In practical terms, a fixed-term fund with a closed investment period is not the ideal vehicle for lending. One consequence, for example, is that investors’ money is drawn down and paid back over extended and somewhat unpredictable periods, and there is a limited period of full extension (where all the money is fully invested in the market it is hoping to support). We accept such compromises as necessary – simply put, without experience in the market as a lender, any lending operation would be hard-pressed to achieve capitalisation that would support balance sheet lending. Even with the Arts Impact Fund fully deployed, without significant credit data on the portfolio, and until we have been able to perform a thorough analysis to establish and differentiate the properties of the particular market (structural, developmental and seasonal) and the strengths and challenges of the lending operation, another fund as a post-pilot, scaled-up experiment was always going to be the best way forward.

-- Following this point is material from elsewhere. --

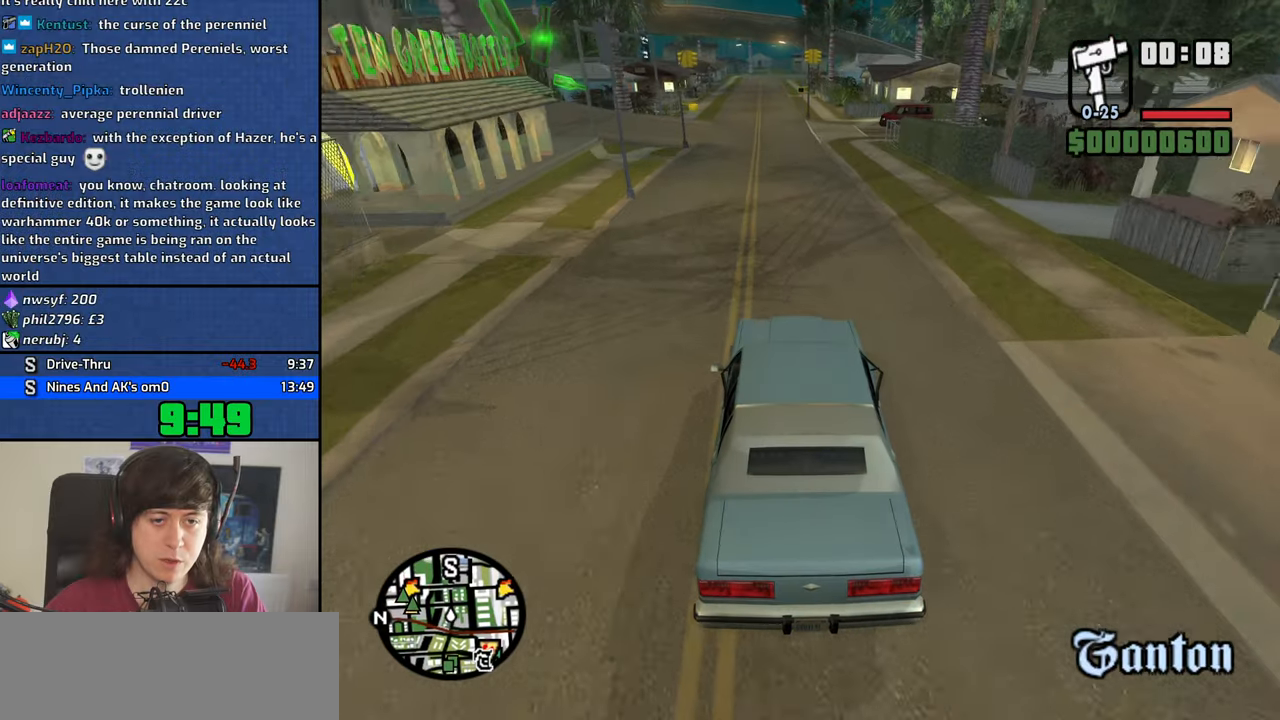
{"keys": ["w"], "mouse": [], "events": [[50, "a", "up"]]}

We don’t want to limit the learnings from our experiments to ourselves or hoard our knowledge in pursuit of private or limited benefit. International cooperation and replication in different markets, with a robust approach to finding where parallels can and cannot be drawn, will be hugely mutually beneficial to the establishment of best practice in lending to and investing in our sector across the globe. Moreover, such collaboration will contribute to non-linear gains in utility as the learnings interact and multiply. This is the movement that this collective initiative among Arts & Culture Finance, Upstart Co-Lab and Fundacio Compromiso aims to catalyse, and we thoroughly welcome stories, questions, enquiries and mutual support from anyone for whom these reflections strike a chord or spark a flame. Impact capital has a vital role to play in rebuilding a supportive, dynamic and respectful funding ecosystem that equips arts and culture organisations, artists and creative practitioners to enliven, enlighten and strengthen both our economies and our society at this critical point in human history.